Prioritizing training at all levels

Finding and keeping workers has been an ongoing struggle for food industry companies, one they listed as a primary challenge in the first part of the Future of Work series. To prepare themselves, companies said they’re taking actions such as redesigning the workplace (49%), investing in retraining/reskilling (47%), and adapting work for new tech (45%). 

But, coming in at the top of the list, 68% of food industry companies have provided diversity and inclusion training to their employees to help tackle talent acquisition struggles. Barb Renner, vice chair and US Consumer Products Leader at Deloitte, says companies are employing many types of training that cover all levels of employees. 

“The critical thing is that the broad majority of both product suppliers and food retailers recognized that it is this type of training investment that will best prepare them for the workforce challenges of the future,” she says. “It’s more important than automation and robotics, more important than process software or any number of things we also asked them about.”

Despite talent acquisition and retention being their top challenge, Renner says 57% of food companies believed their talent program was their most successful tool for building a diverse workforce. “And they think their broader portfolio DEI efforts are largely working.”

Improving diversity in leadership

This focus on DEI also showed up in survey responses related to developing senior leadership teams. The majority of companies (86%) said their top priority in this area was to advance progress on their DEI goals. 

But food companies have a lot of work ahead of them.

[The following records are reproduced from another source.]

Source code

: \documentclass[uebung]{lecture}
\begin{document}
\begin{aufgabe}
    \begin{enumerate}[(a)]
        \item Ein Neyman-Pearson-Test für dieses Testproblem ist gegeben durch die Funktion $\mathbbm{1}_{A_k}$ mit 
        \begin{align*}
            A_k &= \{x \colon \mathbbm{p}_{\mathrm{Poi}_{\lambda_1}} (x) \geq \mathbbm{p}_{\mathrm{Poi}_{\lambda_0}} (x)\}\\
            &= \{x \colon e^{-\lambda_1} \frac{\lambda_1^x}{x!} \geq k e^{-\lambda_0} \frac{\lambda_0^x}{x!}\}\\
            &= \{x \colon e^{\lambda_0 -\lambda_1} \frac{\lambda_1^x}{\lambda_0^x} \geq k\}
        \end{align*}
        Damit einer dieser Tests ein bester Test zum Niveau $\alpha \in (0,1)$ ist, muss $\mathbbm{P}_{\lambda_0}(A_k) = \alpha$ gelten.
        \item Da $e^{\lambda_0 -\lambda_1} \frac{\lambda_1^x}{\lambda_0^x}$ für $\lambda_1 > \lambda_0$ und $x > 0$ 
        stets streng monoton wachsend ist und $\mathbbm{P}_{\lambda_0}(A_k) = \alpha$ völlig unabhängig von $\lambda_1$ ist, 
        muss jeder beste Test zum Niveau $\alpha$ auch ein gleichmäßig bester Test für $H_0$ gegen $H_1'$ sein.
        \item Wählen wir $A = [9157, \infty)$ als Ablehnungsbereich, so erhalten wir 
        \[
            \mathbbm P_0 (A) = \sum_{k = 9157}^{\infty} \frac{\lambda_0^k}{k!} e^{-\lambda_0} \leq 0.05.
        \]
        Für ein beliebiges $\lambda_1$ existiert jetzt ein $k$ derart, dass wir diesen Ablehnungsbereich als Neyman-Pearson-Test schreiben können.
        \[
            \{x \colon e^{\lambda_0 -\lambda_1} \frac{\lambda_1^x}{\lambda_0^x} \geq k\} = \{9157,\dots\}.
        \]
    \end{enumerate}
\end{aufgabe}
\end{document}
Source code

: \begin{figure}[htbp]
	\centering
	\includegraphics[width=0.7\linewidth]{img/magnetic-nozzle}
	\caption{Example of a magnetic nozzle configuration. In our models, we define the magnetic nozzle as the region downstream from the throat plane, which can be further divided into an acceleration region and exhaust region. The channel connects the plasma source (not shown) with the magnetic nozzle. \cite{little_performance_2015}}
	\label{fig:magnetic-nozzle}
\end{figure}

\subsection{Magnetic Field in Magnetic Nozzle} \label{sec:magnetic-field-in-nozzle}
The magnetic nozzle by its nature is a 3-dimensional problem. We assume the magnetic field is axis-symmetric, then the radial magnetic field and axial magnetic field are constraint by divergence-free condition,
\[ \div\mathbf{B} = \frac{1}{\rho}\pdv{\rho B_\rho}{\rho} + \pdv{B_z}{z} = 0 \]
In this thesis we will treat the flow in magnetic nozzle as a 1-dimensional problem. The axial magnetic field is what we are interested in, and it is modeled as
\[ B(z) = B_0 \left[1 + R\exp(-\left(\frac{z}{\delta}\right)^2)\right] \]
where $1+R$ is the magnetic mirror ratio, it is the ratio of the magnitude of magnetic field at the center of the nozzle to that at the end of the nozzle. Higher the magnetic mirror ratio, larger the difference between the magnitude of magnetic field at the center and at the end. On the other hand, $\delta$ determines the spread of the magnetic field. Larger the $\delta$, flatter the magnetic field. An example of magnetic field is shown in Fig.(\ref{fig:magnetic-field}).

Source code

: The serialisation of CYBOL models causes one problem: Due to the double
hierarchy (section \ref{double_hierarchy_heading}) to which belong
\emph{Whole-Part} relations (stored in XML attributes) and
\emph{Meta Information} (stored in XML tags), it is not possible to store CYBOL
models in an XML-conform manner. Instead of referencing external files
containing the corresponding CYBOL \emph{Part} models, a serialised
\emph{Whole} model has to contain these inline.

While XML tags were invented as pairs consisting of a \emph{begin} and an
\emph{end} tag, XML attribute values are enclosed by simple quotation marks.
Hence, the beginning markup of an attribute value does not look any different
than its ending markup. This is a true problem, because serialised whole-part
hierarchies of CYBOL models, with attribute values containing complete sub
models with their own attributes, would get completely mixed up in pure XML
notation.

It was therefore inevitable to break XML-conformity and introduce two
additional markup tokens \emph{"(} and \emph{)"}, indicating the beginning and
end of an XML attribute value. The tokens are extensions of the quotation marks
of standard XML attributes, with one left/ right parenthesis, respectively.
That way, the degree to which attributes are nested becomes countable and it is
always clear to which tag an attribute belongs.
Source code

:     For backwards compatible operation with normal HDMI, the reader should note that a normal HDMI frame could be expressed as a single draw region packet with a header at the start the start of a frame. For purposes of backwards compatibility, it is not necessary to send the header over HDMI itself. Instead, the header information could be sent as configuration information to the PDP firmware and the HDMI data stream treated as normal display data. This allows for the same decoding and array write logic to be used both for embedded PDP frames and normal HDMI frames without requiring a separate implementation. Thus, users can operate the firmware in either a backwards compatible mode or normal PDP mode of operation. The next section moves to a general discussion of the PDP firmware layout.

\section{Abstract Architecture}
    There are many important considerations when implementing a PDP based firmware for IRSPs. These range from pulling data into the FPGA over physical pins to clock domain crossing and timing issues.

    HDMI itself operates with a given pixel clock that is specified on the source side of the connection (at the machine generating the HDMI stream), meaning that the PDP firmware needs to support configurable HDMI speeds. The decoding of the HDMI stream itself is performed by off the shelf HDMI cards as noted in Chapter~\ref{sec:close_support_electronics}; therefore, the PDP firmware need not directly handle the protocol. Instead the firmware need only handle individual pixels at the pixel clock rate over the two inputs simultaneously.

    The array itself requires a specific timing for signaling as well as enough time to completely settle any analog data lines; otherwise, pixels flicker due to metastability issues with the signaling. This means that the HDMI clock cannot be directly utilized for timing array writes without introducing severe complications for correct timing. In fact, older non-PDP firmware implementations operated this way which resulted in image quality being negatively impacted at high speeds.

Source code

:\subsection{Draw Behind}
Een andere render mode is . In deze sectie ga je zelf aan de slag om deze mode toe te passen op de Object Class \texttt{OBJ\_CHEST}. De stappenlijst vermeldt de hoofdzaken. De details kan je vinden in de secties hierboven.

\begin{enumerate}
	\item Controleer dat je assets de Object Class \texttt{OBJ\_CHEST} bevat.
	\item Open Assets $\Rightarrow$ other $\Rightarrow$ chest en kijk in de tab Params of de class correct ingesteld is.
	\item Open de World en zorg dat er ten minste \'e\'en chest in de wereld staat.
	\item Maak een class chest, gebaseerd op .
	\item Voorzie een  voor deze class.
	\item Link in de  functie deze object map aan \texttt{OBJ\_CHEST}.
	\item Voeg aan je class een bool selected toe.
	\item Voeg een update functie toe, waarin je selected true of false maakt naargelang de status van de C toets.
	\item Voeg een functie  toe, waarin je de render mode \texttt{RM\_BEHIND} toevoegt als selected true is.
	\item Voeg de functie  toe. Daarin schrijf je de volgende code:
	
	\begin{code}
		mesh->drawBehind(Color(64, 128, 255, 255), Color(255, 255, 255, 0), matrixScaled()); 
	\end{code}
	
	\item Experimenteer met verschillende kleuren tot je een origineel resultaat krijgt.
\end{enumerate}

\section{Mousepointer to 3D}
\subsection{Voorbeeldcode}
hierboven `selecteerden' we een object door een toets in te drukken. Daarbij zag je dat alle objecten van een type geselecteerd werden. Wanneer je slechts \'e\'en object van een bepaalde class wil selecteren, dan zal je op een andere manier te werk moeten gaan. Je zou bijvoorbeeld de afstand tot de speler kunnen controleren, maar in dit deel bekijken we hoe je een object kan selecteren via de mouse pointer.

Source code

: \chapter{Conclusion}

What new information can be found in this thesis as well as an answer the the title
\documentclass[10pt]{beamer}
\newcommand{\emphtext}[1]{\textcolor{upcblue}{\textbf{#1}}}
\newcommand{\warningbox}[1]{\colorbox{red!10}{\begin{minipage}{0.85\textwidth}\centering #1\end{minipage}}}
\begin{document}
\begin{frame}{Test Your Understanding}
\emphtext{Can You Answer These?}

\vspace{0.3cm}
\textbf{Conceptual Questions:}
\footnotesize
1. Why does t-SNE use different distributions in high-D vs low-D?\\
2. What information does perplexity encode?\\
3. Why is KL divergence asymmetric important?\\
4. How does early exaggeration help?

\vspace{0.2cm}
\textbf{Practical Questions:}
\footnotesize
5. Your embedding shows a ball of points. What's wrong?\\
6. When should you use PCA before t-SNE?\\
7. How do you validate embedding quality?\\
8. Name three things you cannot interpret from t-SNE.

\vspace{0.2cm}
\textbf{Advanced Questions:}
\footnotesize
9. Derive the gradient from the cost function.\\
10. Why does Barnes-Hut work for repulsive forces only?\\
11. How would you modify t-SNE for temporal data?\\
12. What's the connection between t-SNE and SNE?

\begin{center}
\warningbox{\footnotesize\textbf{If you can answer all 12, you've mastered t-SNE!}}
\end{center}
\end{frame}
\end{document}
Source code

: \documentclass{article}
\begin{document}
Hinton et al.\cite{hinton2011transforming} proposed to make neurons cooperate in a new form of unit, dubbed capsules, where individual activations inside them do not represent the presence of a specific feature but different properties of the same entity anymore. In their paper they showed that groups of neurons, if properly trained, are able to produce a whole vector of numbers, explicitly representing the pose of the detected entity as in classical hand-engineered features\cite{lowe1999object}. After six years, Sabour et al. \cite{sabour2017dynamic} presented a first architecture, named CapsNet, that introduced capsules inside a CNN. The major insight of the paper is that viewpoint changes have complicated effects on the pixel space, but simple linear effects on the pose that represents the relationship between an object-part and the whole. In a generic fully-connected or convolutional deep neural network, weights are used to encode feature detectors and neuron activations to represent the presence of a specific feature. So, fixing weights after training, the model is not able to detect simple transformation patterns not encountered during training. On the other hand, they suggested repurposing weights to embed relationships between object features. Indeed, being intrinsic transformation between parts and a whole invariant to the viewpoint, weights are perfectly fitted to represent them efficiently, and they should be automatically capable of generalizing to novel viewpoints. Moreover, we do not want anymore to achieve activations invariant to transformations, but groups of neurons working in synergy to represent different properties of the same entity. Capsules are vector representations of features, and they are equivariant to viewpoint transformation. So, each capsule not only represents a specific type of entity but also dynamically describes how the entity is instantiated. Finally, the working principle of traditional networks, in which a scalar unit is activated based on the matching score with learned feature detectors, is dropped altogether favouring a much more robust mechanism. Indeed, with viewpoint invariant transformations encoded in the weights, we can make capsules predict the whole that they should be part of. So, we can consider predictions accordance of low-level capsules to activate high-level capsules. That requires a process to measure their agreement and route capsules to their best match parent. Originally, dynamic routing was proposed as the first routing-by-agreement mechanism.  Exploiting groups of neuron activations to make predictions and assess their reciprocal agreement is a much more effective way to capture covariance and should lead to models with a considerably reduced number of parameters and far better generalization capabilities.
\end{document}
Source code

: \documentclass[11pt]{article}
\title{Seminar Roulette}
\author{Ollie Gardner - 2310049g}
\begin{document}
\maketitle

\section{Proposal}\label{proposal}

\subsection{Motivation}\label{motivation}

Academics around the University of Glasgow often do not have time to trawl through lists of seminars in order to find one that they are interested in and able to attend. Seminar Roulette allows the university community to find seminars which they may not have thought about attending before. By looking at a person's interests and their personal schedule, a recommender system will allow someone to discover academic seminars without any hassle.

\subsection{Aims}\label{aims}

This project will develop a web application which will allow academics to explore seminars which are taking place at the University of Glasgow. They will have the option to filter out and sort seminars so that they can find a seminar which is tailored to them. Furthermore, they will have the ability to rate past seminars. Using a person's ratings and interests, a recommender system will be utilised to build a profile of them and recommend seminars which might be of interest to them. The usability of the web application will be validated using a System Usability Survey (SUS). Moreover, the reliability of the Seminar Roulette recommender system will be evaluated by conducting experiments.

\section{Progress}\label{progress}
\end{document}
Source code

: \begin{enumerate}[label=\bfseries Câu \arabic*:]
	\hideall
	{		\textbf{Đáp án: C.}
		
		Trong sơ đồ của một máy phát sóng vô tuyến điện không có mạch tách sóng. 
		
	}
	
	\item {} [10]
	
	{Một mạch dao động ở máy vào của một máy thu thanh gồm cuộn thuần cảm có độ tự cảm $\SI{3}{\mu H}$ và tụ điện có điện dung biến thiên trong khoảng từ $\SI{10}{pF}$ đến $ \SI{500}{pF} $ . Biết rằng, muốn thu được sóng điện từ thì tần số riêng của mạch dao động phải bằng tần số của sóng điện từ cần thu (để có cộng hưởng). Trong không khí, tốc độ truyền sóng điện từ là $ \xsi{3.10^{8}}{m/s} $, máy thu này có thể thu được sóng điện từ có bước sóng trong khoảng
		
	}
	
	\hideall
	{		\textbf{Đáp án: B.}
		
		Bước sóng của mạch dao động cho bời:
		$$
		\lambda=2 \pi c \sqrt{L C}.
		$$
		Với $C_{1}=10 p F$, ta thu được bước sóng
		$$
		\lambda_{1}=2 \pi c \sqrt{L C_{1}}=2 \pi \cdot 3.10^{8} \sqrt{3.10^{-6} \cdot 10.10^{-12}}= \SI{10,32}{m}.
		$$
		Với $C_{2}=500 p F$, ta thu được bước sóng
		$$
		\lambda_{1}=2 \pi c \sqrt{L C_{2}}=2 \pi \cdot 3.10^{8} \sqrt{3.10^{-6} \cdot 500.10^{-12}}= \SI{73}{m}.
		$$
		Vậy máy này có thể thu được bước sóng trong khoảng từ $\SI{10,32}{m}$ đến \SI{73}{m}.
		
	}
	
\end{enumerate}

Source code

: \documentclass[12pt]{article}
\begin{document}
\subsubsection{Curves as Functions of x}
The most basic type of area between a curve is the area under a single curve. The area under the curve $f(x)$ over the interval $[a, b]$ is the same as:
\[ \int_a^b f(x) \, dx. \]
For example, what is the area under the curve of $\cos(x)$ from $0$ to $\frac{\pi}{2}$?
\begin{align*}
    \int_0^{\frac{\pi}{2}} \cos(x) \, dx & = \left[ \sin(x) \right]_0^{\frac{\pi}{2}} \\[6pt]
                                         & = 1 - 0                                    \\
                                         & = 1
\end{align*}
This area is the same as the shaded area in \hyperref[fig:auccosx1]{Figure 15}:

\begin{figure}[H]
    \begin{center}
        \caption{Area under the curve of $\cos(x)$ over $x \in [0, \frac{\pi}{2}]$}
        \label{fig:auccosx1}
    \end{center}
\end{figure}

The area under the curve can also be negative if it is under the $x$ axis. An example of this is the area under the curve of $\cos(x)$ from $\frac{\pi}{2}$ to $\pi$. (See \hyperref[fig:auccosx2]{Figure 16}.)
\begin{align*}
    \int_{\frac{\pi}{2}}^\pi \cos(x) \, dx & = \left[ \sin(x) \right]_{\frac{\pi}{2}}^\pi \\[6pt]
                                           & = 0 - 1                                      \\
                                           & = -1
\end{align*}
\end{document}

Most food industry suppliers acknowledged that their leadership composition is not representative of the larger company population — only 30% said it’s sufficiently represented. 

And although board representation for women and other historically marginalized groups improved 4% and reached 35% between 2018 and 2020, the food industry still lags behind the nonfood consumer staples segment, which improved 11% to reach 47% diversity during the same period. 

Accelerating progress on DEI initiatives

For companies struggling to turn their DEI goals into realities, here are a few insights from surveyed executives:

  • Start at the top: Strengthening diversity on a senior leadership level demonstrates a company’s DEI commitments and provides mentors for employees in underrepresented groups. “Successful companies also need to assure they have a strong pipeline of people behind those leaders,” adds Renner, “so they can promote internally to create more diversity in senior leadership teams in a reinforcing cycle.”
  • Establish metrics: Consumers and potential hires will look for companies that have data to back their DEI promises. Companies that are making significant progress on their DEI goals, Renner says, “don’t just call it a priority. They establish clear metrics and invest in creating the needed data so they can actually measure performance and hold leaders accountable.” They also incentivize progress with rewards.
  • Look at the broader network: Outside of their own workforce, food industry companies can demonstrate their commitment to diversity through their partnerships, branding and marketing strategies, community support, and advocacy efforts. 

Looking beyond the workforce

It’s clear that the majority of food industry companies want to gain ground in their DEI goals, especially to support hiring and retention. And they recognize the importance of creating a welcoming workplace culture that offers equal opportunities to all employees. 

But the impact doesn’t end with employees. “Food retailers and product suppliers that embrace, not just diversity, but actual equity as an imperative aren’t just going to change their workforces,” Renner says. “They are also going to change their marketplaces and the communities in which they exist.” 

And customers are watching for DEI progress. They can tell whether companies are all talk or are actively making positive change, and they’ll direct their business toward companies that prove to be part of the solution.

“DEI is not only the right thing to do,” Renner says, “but a competitive advantage.”